CARE from the air costs £1m a year.
And the Yorkshire Air Ambulance, which has saved scores of lives, now needs help to carry on.
The helicopter service depends entirely on donations to get airborne.
The Air Ambulance team is now urging walkers, bikers and horse riders to support the service in the Examiner Charity Challenge in May.
Last year, entrants raised £3,532 for the distinctive yellow life-saver, which first took to the skies of Yorkshire in October 2000.
Chief pilot John Sutherland stressed how important the service is. "There are people alive in Yorkshire today who wouldn't be without the helicopter. I think eventually everyone is going to know somebody affected by the Yorkshire Air Ambulance," he said.
The helicopter's mission times are counted in seconds and minutes. Reaching top speeds of 170mph, it has rescued scores of people involved in terrible accidents.
Many of them would have died, or suffered more seriously, without the ultra-fast service.
"In this instance, speed saves lives," said John.
When 15-year-old Marc Jackson was run over by bus in the centre of Milnsbridge in April 2002, John landed in the nearby Kwik Save car park and ferried the critically injured boy to Leeds. Marc has since made a strong recovery.
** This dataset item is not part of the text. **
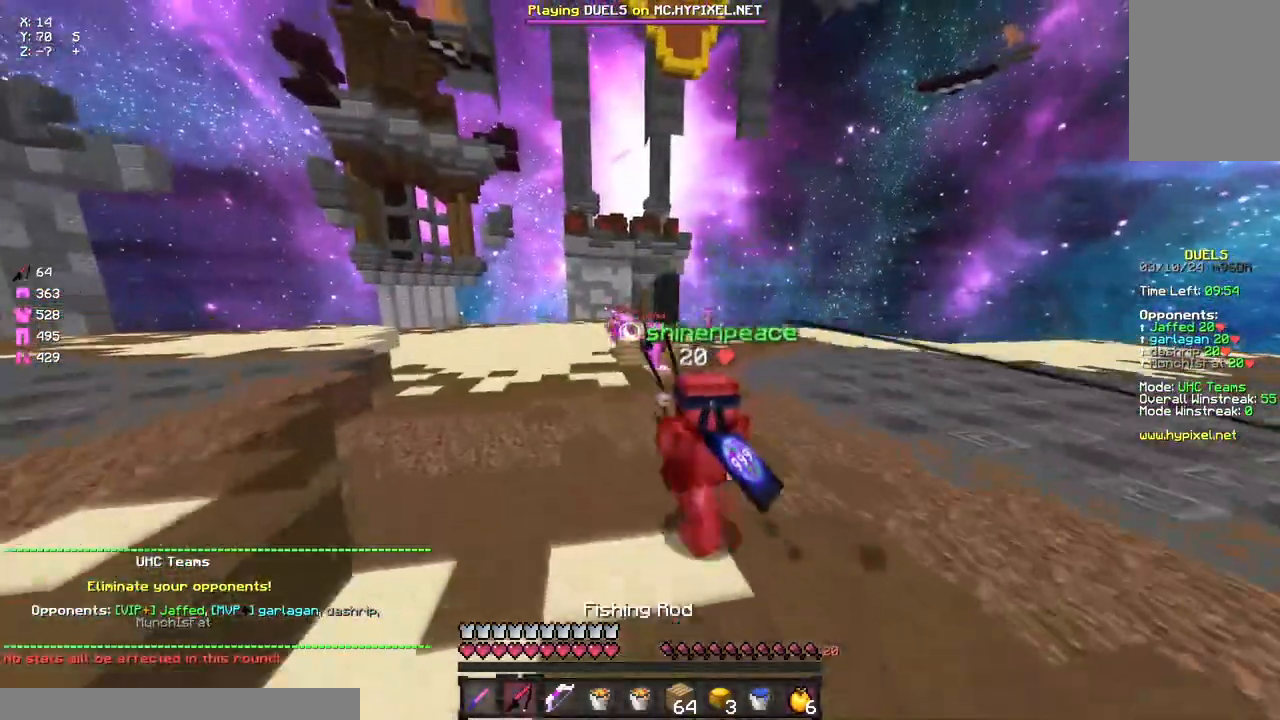
{"keys": ["a", "w"], "mouse": [], "events": [[50, "a", "up"], [100, "mouse_left", "down"], [217, "a", "down"], [217, "mouse_left", "up"], [333, "mouse_right", "down"], [383, "space", "down"], [433, "mouse_right", "up"], [483, "space", "up"]]}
"Marc Jackson was a classic case," said John. "Huddersfield wasn't the hospital for his injuries."
The team flew Marc to Leeds in lass than 10 minutes.
Last December, the helicopter reached Leeds General Infirmary from Halifax in six minutes.
Based at Leeds-Bradford airport, the airborne ambulance is never further than eight minutes from a hospital.
As well as the pilot there are two paramedics on board with room for standard medical kit found in any ambulance.
It is down to the sheer skill of the pilots, mostly ex-Forces, that makes it such a success.
"There's always somewhere to land. Because we are an air ambulance the Civil Aviation Authority allows us to land in places where other people can't."
That includes Centenary Square in the heart of Bradford or, in the case of Marc Jackson, in the supermarket car park.
Spotting six free parking spaces, John touched down just yards from the stricken Marc.